* [About this task] Lines that include the string "Temperature" are the ones to copy from the entries below.
== Input material ==
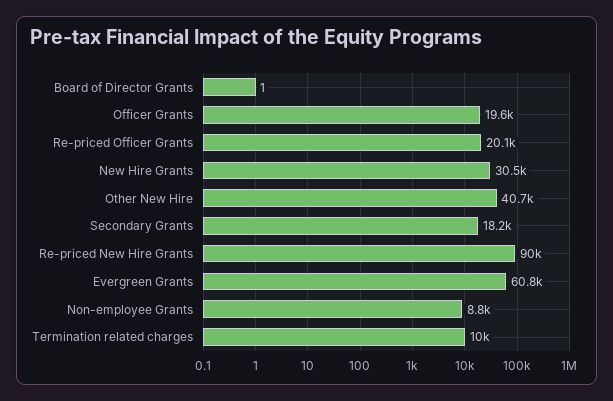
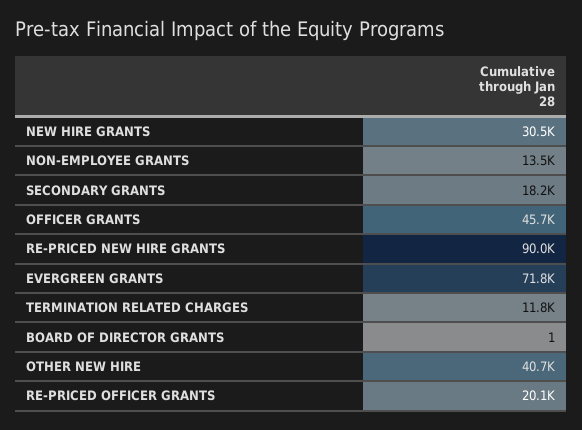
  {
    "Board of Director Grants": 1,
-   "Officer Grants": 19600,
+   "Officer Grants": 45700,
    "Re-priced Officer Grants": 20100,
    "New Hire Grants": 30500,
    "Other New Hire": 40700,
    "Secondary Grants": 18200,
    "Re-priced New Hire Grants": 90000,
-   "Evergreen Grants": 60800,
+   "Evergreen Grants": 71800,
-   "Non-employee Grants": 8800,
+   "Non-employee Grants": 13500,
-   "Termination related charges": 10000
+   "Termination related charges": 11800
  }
===
== Input material ==
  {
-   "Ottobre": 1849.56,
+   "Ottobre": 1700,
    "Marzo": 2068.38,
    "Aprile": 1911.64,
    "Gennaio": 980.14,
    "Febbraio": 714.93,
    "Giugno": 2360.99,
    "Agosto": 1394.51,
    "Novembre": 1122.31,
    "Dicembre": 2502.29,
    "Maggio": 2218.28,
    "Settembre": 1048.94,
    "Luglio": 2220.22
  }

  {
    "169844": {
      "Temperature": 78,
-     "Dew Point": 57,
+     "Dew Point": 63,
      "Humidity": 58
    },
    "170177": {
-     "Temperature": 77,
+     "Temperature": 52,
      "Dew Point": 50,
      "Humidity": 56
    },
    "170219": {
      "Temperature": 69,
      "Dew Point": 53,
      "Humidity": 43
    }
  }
===
* [Exercise solution]
      "Temperature": 78,
-     "Temperature": 77,
+     "Temperature": 52,
      "Temperature": 69,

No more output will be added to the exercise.